I am a bit surprised. An economics professor preaching about the public policy efficiencies of the Jimmy Carter presidency, I may have seen it all. But, on the other hand, his liberal jibber jabber did make a lot of sense, I find it hard to think economically and not see how willingness to pay greatly disenfranchises the poor. Since having a lower income relative to others means your ability to pay is limited compared to them, then you by default have less power over the situation than those of higher incomes. Furthermore in a pure willingness to pay system, everything goes to the highest bidder, thus those with the most get the most.
Now then, he proposed a situation where using income transfers both rich and the poor can go through a sort of reverse auction scenario and achieve a more economically efficient outcome. If it is who is willing to accept the least compensation for damages, I.e. who is willing to accept a free ticket or cash for missing their flight, then you give everyone a level playing field. The rich and poor could both wait equally, and even though the rewards may be more enticing to people of lower income, its ok because they are being even more thoroughly compensated then their rich counterparts because they accepted that the reward was worth the damages.
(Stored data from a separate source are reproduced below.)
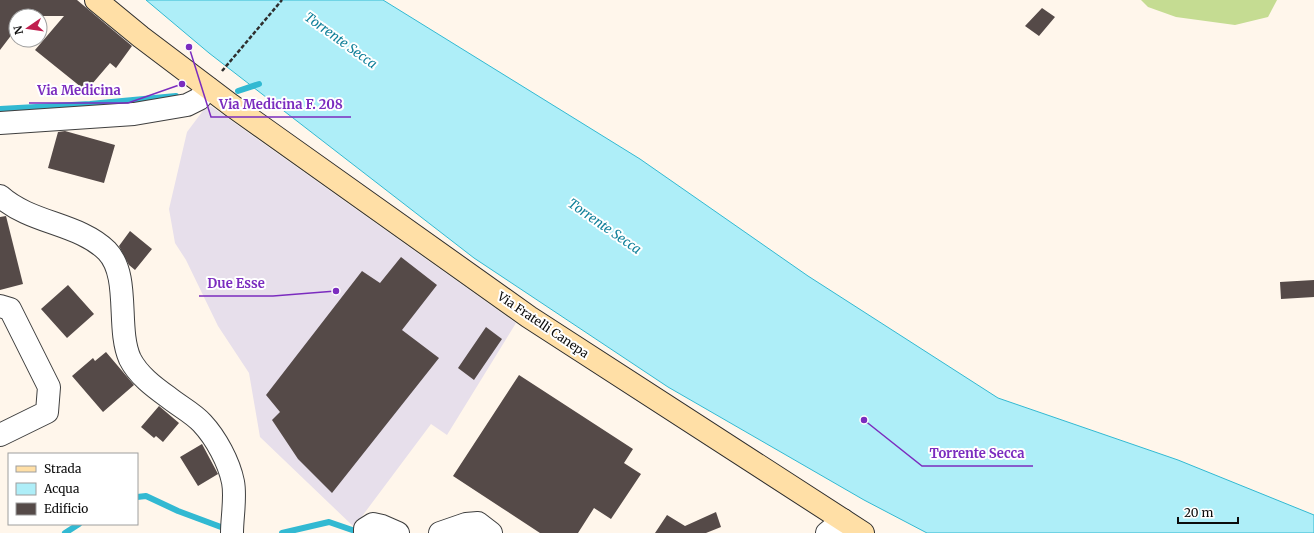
<svg xmlns="http://www.w3.org/2000/svg" width="1314" height="533" font-family="Merriweather,serif">
	<style>
		.industrial { fill: #e7dfeb }
		.forest { fill: #c5dc92 }
		.water { fill: #aeeef8; stroke: #32b9d2 }
		.lines { fill: none; stroke-linecap: round; stroke-linejoin: round }
		.stream { stroke: #32b9d2; stroke-width: 6 }
		.building { fill: #554a48 }
		.minor-casing { stroke: #3f3f3f; stroke-width: 24 }
		.secondary-casing { stroke: #2e2e2e; stroke-width: 24 }
		.path { stroke: #2e2e2e; stroke-width: 2.5; stroke-dasharray: 4 2; stroke-linecap: butt }
		.minor { stroke: #fff; stroke-width: 22 }
		.secondary { stroke: #ffdfa6; stroke-width: 22 }
		.labels { text-anchor: middle; stroke-width: 4; stroke-linejoin: round; paint-order: stroke }
		.street-label { font-size: 12px; fill: #0c0c0c; stroke: #fff }
		.water-label { font-size: 13px; font-style: italic; fill: #11809a; stroke: #fff }
		.leader { fill: none; stroke: #7b2cbf; stroke-width: 1.5 }
		.callout-dot { fill: #7b2cbf; stroke: #fff; stroke-width: 1.5 }
		.callout-label { font-size: 13px; text-anchor: middle; font-weight: bold; fill: #7b2cbf; stroke: #fff; stroke-width: 4; stroke-linejoin: round; paint-order: stroke }
	</style>
	<rect width="100%" height="100%" fill="#fff6eb"/>
	<!-- industrial -->
	<path class="industrial" d="M208,104L516,323L447,435L431,424L354,527L260,437L249,373L218,326L186,260L175,243L169,209L187,132Z"/>
	<!-- forest -->
	<path class="forest" d="M1141,0H1277L1268,17L1235,25L1176,17L1148,7Z"/>
	<!-- water -->
	<path class="water" d="M146,0H383L640,159L808,276L998,398L1178,460L1314,515V533H927L864,500L668,387L474,258L209,53Z"/>
	<g class="lines">
		<!-- stream -->
		<path class="stream" d="M238,91L259,84
			M0,109L90,104L176,96
			M137,497L146,496L178,511L229,530
			M65,533L79,524
			M282,533L329,522L361,533"/>
	</g>
	<!-- building -->
	<path class="building" d="M0,0H77L132,46L116,68L110,63L86,91L35,50L64,16H16V29L0,50Z
		M1042,8L1055,17L1039,36L1025,26Z
		M65,131L115,145L104,183L48,168L58,132Z
		M6,216L23,284L0,290V217Z
		M130,231L152,249L135,270L129,265L119,246Z
		M401,257L437,285L402,330L439,358L332,493L298,459L272,420L280,412L266,395L362,271L380,283Z
		M1314,280V297L1281,299L1280,282Z
		M68,285L94,314L67,338L41,309Z
		M486,327L502,339L474,380L458,368Z
		M106,352L134,385L103,412L72,376L93,358L95,361Z
		M519,375L633,449L624,463L641,474L611,519L594,508L578,533H540L453,476Z
		M159,406L179,423L163,442L156,436L154,438L141,427Z
		M202,444L218,474L198,486L180,457Z
		M716,512L721,527L706,533H655L667,515L685,526Z"/>
	<g class="lines">
		<!-- minor casing -->
		<g class="minor-casing">
			<path id="minor" d="M0,123L134,114L187,105L199,99L208,88
				M0,196C31,224 79,223 107,251C131,276 116,328 130,359C138,375 154,387 168,397C179,406 193,413 202,423C216,438 229,462 233,482C236,497 232,517 232,533
				M0,306L10,309L49,387L47,412L0,435
				M365,533V529L373,524L382,526L398,533
				M440,533L466,524L478,523L491,533
				M827,533L843,520"/>
		</g>
		<!-- secondary casing -->
		<g class="secondary-casing">
			<path id="secondary" d="M96,0L141,37L231,105L529,317L863,533"/>
		</g>
		<!-- path -->
		<path class="path" d="M222,71L282,0"/>
		<!-- minor -->
		<use href="#minor" class="minor"/>
		<!-- secondary -->
		<use href="#secondary" class="secondary"/>
	</g>
	<g class="labels">
		<!-- street labels -->
		<g class="street-label">
			<text transform="translate(543 325) rotate(34)" y="4">Via Fratelli Canepa</text>
		</g>
		<!-- water labels -->
		<g class="water-label">
			<text transform="translate(341 40) rotate(36)" y="5">Torrente Secca</text>
			<text transform="translate(605 226) rotate(35)" y="5">Torrente Secca</text>
		</g>
	</g>
	<!-- callouts -->
	<path class="leader" d="M182 84L128 103H29M189 47L211 117H351M336 291L273 296H199M864 420L922 466H1033"/>
	<g class="callout-dot">
		<circle cx="182" cy="84" r="4"/>
		<circle cx="189" cy="47" r="4"/>
		<circle cx="336" cy="291" r="4"/>
		<circle cx="864" cy="420" r="4"/>
	</g>
	<g class="callout-label">
		<text x="79" y="95">Via Medicina</text>
		<text x="281" y="109">Via Medicina F. 208</text>
		<text x="236" y="288">Due Esse</text>
		<text x="977" y="458">Torrente Secca</text>
	</g>
	<!-- legend -->
	<rect x="8" y="453" width="130" height="72" fill="#ffffff" stroke="#9e9e9e"/>
	<rect x="16" y="466" width="20" height="6" fill="#ffdfa6" stroke="#9e9e9e"/>
	<text x="44" y="473" font-size="12" fill="#0c0c0c">Strada</text>
	<rect x="16" y="483" width="20" height="12" fill="#aeeef8" stroke="#9e9e9e"/>
	<text x="44" y="493" font-size="12" fill="#0c0c0c">Acqua</text>
	<rect x="16" y="503" width="20" height="12" fill="#554a48" stroke="#9e9e9e"/>
	<text x="44" y="513" font-size="12" fill="#0c0c0c">Edificio</text>
	<!-- north arrow -->
	<g transform="translate(28 28) rotate(257)"><circle r="19" fill="#ffffff" stroke="#9e9e9e"/>
	<path d="M0-3L7 15L0 10L-7 15Z" fill="#c01f4e"/>
	<text y="-6" font-size="11" font-weight="bold" text-anchor="middle" fill="#0c0c0c">N</text>
	</g>
	<!-- scale -->
	<path d="M1178 517v6h60v-6" fill="none" stroke="#0c0c0c" stroke-width="2"/>
	<text x="1184" y="517" font-size="12" fill="#0c0c0c" stroke="#ffffff" stroke-width="3" paint-order="stroke">20 m</text>
</svg>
For a guy who likes to compromise this seems to be an excellent way to do so. By being able to quantify your own utility, and being able to auction off damages for compensation, you can achieve much more efficient outcomes than having it be randomly decided.
It’s not a perfect system, but it is most certainly a more efficient one.
To me this poses several questions,
· Are people not the most able to determine their own utility?
· If so, wouldn’t giving them the ability to determine their utility be more optimal than deciding at random?
· And, If so, Why haven’t we applied this to every fiscal problem in the world?